The Phoenix Manifesto

Date
January 2014
Material
Golden paint
200gsm paper
Dimensions
DIN A2
With
Type
Poster

“The craft of the typographer, like any other, necessarily reflects the times. The age gives him the means with which to satisfy the needs the age creates. There are two sides to typography. First,it does a practical job of work: and second, it is concerned with artistic form. Both these aspects, the utilitarian and the formal, have ever been true children of their day and age; sometimes form has been accentuated, sometimes function and in particularly blessed periods form and function have been felicitously balanced.”
— Emil Ruder

With every typographic project, it is important to balance between form and function.
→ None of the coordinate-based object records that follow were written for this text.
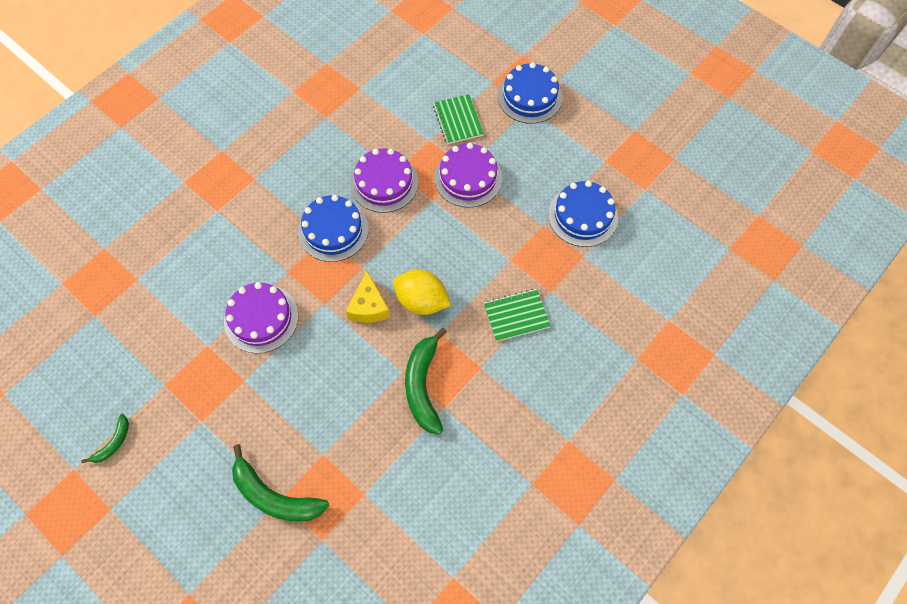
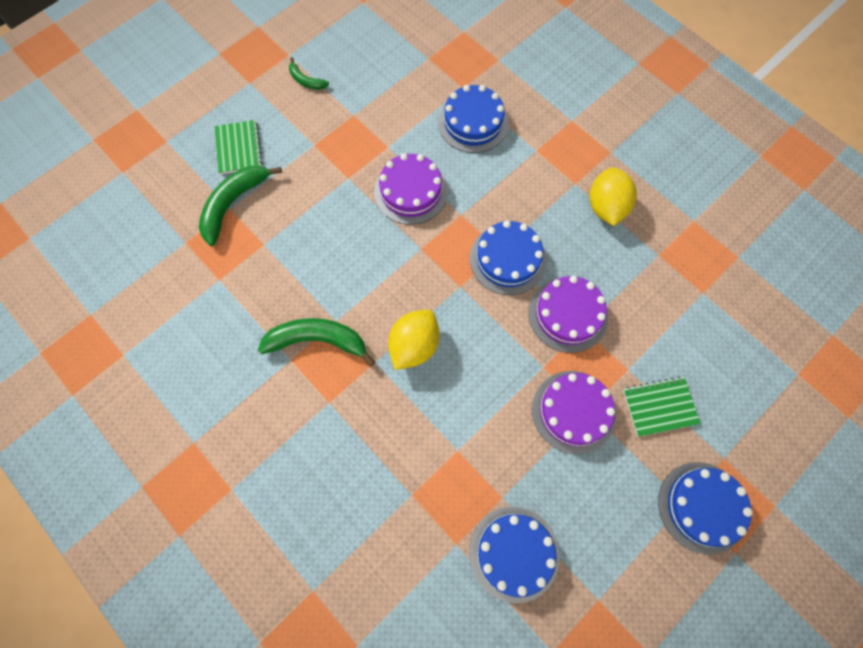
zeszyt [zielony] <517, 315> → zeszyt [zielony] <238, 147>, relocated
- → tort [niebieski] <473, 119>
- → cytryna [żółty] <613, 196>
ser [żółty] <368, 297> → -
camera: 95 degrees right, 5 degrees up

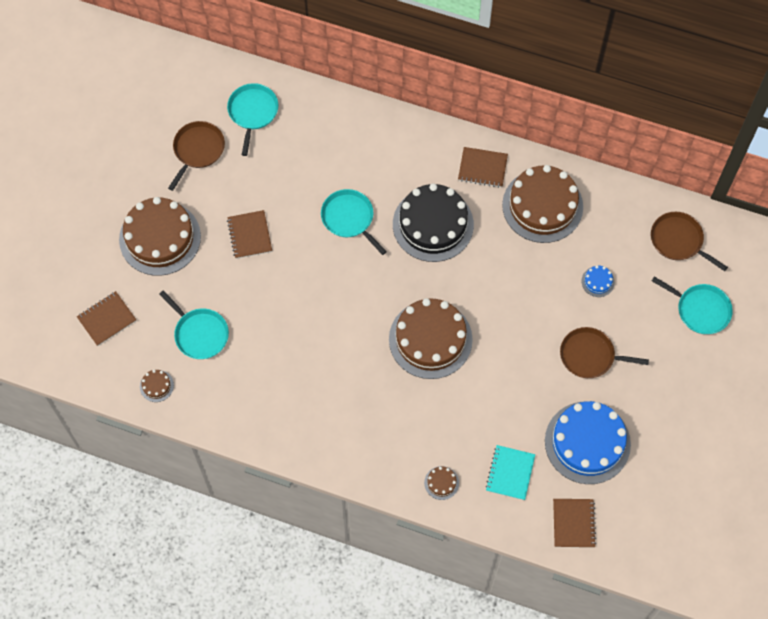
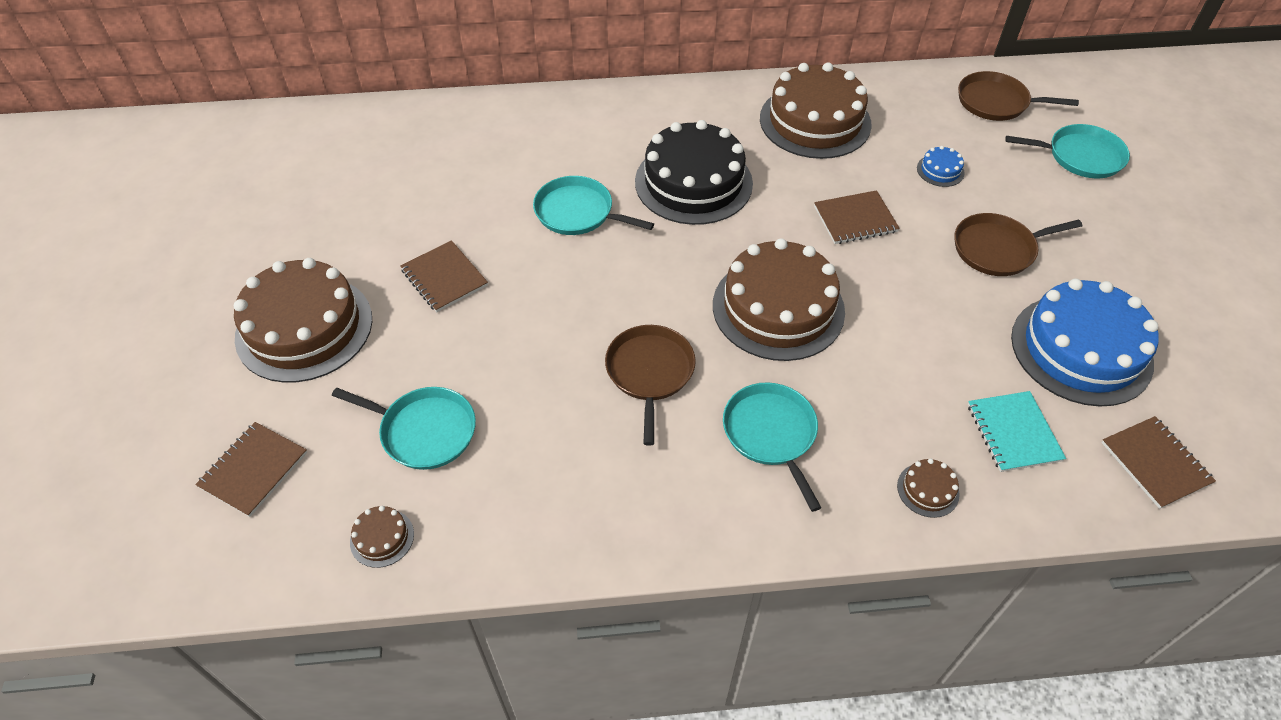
patelnia [brązowy] <196, 156> → patelnia [brązowy] <650, 385>, relocated
patelnia [turkusowy] <252, 119> → patelnia [turkusowy] <772, 447>, relocated
zeszyt [brązowy] <483, 167> → zeszyt [brązowy] <857, 217>, relocated
camera: 25 degrees left, 15 degrees down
In a team, Amir Houieh, Gabor Kerekes and me, have asked ourselves the question what this balance would be in the process of making a poster. During the process of this research, we have created series of 21 items. We have questioned the value of cooperation while creating something such as one single canvas, and decided that working in a chain would be the most productive method. By working simultaneously on another subject and passing it on, we have combined craft and generic processes. We have created every item of this project according to the following points:

* We are similar to the life of the Phoenix. We construct a reality, then let it burn to ashes. From these ashes then arises a new life.
* We are the components of a machine outputting typography. Work will be created collaboratively in a chain.
* We will respectively execute the following steps: Construct – De-construct – Reconstruct.
* The machine has to keep running continuously. We will only have one week for each step.
* We work intuitively; we let surprises happen.